寝違えなどがあったばあいは、この場所を自分で刺激をしていくのがいいですね。
⑤腰痛
耳は逆胎児型と言われていくので、「肩こり帯」の上部が「腰痛帯」として腰痛治療に使われることが多いです。首肩こりと腰痛は耳ツボの反応をみながら用いていくことが多いので、圧痛がある場所はポイントになりやすいです。
首肩こり・腰痛でも神門は使用していくことがあるので、神門をプラスするのもいいでしょうね。
6.自宅で出来る耳鍼
耳鍼はシールを貼付していくことが多いのですが、つまようじの尖っていない方で圧迫をするのもいいので、自宅であればつまようじや綿棒を使ってツボを押していくのがいいですね。

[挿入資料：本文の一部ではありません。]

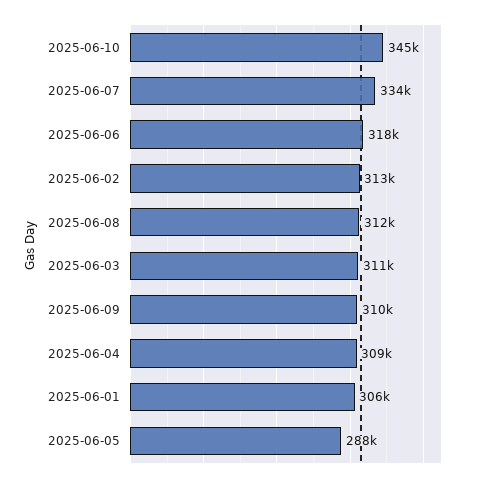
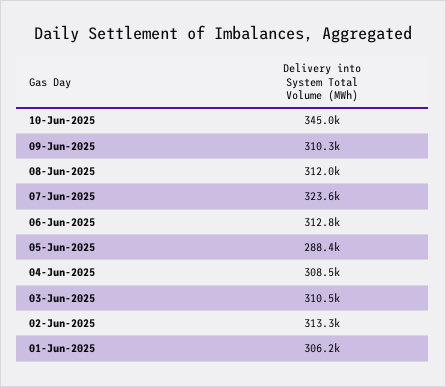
2025-06-07: 334000 -> 323600
2025-06-06: 318000 -> 312800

指で気付いたときに刺激をするのでもいいのですが、やっぱりシールを貼付するタイプの方が自然と刺激が出来るのでお勧めですね。耳鍼でシールを貼ったら、その場所を押せば刺激もしやすいので、自宅でも簡単に耳ツボを利用していくことができますよ。
人にやってもらおうとしたら、手間もかかるので、1000~4000円程度になることが多いのではないかと思います。鍼灸院で行ってもらう場合だと、全身治療を行った補助として行っていくので、無料~1000円程度で行ってもらえるのではないでしょうか。もちろん、治療院の料金によって違うので、値段を確認してからの方が確実ですね。
7.まとめ
耳鍼は鍼灸師になれば、必ずと言っていいほど、「痩せる耳ツボはないか?」という質問を受けることがあるので、普段の治療にプラスするためにも知っておいてもいいと思います。
健康な方や子どもの耳は非常に柔らかく、年とともに硬くなってくるので、身体の状態を確認出来る場所なので、鍼灸師の人は耳も触り慣れた方がいいと思いますよ。